• ABOUT THIS EXERCISE
Copy all of the data that follows without altering a word.

• Data items
════
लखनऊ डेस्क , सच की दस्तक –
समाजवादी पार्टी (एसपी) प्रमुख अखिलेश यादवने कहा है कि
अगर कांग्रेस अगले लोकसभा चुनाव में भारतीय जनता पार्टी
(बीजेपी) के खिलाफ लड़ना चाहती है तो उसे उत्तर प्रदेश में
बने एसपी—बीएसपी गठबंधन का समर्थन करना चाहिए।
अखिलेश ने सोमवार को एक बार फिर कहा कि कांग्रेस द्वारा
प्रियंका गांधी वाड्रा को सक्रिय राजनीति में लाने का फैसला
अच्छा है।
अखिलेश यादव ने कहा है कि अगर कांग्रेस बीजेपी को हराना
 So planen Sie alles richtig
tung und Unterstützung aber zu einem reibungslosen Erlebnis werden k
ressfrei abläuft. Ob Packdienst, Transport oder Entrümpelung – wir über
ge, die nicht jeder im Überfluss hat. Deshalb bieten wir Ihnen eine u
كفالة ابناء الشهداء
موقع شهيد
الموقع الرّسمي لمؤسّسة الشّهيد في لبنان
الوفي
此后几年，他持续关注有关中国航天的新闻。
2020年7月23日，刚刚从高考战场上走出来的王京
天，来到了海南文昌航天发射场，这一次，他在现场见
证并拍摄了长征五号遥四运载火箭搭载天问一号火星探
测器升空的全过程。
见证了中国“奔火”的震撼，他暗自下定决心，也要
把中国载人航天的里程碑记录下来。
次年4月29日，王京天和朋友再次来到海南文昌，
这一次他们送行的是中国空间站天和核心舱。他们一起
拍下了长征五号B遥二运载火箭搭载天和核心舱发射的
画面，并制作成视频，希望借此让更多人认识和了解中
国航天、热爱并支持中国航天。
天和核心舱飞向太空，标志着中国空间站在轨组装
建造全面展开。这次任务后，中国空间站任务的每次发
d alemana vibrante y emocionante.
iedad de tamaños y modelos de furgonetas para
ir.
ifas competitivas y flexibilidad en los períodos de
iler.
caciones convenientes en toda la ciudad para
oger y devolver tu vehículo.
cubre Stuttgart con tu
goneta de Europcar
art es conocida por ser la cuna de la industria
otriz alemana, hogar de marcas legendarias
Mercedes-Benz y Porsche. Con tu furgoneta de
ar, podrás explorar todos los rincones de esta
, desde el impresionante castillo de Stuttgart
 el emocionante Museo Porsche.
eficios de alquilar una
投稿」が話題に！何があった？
════
• OUTPUT OF THE EXERCISE
लखनऊ डेस्क , सच की दस्तक –
समाजवादी पार्टी (एसपी) प्रमुख अखिलेश यादवने कहा है कि
अगर कांग्रेस अगले लोकसभा चुनाव में भारतीय जनता पार्टी
(बीजेपी) के खिलाफ लड़ना चाहती है तो उसे उत्तर प्रदेश में
बने एसपी—बीएसपी गठबंधन का समर्थन करना चाहिए।
अखिलेश ने सोमवार को एक बार फिर कहा कि कांग्रेस द्वारा
प्रियंका गांधी वाड्रा को सक्रिय राजनीति में लाने का फैसला
अच्छा है।
अखिलेश यादव ने कहा है कि अगर कांग्रेस बीजेपी को हराना
 So planen Sie alles richtig
tung und Unterstützung aber zu einem reibungslosen Erlebnis werden k
ressfrei abläuft. Ob Packdienst, Transport oder Entrümpelung – wir über
ge, die nicht jeder im Überfluss hat. Deshalb bieten wir Ihnen eine u
كفالة ابناء الشهداء
موقع شهيد
الموقع الرّسمي لمؤسّسة الشّهيد في لبنان
الوفي
此后几年，他持续关注有关中国航天的新闻。
2020年7月23日，刚刚从高考战场上走出来的王京
天，来到了海南文昌航天发射场，这一次，他在现场见
证并拍摄了长征五号遥四运载火箭搭载天问一号火星探
测器升空的全过程。
见证了中国“奔火”的震撼，他暗自下定决心，也要
把中国载人航天的里程碑记录下来。
次年4月29日，王京天和朋友再次来到海南文昌，
这一次他们送行的是中国空间站天和核心舱。他们一起
拍下了长征五号B遥二运载火箭搭载天和核心舱发射的
画面，并制作成视频，希望借此让更多人认识和了解中
国航天、热爱并支持中国航天。
天和核心舱飞向太空，标志着中国空间站在轨组装
建造全面展开。这次任务后，中国空间站任务的每次发
d alemana vibrante y emocionante.
iedad de tamaños y modelos de furgonetas para
ir.
ifas competitivas y flexibilidad en los períodos de
iler.
caciones convenientes en toda la ciudad para
oger y devolver tu vehículo.
cubre Stuttgart con tu
goneta de Europcar
art es conocida por ser la cuna de la industria
otriz alemana, hogar de marcas legendarias
Mercedes-Benz y Porsche. Con tu furgoneta de
ar, podrás explorar todos los rincones de esta
, desde el impresionante castillo de Stuttgart
 el emocionante Museo Porsche.
eficios de alquilar una
投稿」が話題に！何があった？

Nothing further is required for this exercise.